This solves a long-standing open problem in graph drawing theory for a broad subclass, advancing the understanding of non-crossing substructures in geometric graphs.

The paper tackles Rafla's conjecture on plane Hamiltonian cycles in simple drawings of complete graphs by proving it for convex drawings, showing that every convex drawing of K_n contains a plane Hamiltonian cycle, Hamiltonian connectivity, and pancyclicity.
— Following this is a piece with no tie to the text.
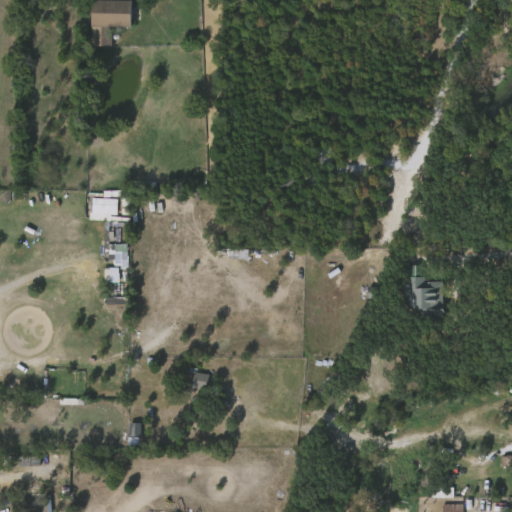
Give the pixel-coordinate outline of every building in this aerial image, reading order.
[(138,0),(138,26),(118,25),(117,45),(97,44),(97,0),(138,0)] [(101,55),(102,36),(122,36),(122,9),(82,9),(81,55),(101,55)] [(117,253),(103,253),(104,275),(118,274),(117,253)] [(425,277),(425,283),(443,282),(443,303),(444,303),(445,317),(439,317),(439,322),(413,322),(413,309),(408,309),(407,278),(425,277)] [(181,397),(196,400),(199,383),(184,381),(181,397)] [(461,511),(440,511),(440,504),(461,503),(461,511)]
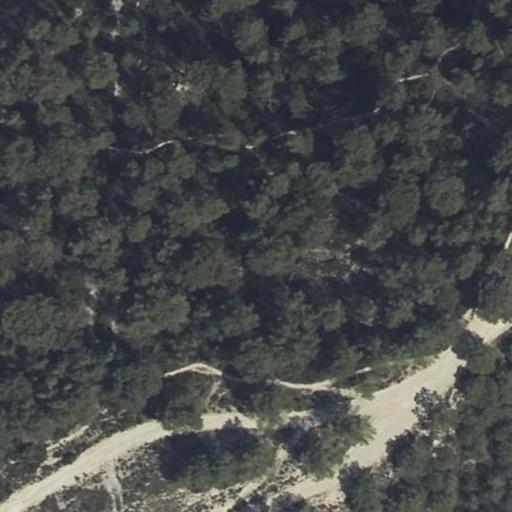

A conjecture by Rafla from 1988 asserts that every simple drawing of the complete graph $K_n$ admits a plane Hamiltonian cycle. It turned out that already the existence of much simpler non-crossing substructures in such drawings is hard to prove. Recent progress was made by Aichholzer et al. and by Suk and Zeng who proved the existence of a plane path of length $Ω(\log n / \log \log n)$ and of a plane matching of size $Ω(n^{1/2})$ in every simple drawing of $K_n$. Instead of studying simpler substructures, we prove Rafla's conjecture for the subclass of convex drawings, the most general class in the convexity hierarchy introduced by Arroyo et al. Moreover, we show that every convex drawing of $K_n$ contains a plane Hamiltonian path between each pair of vertices (Hamiltonian connectivity) and a plane $k$-cycle for each $3 \leq k \leq n$ (pancyclicity), and present further results on maximal plane subdrawings.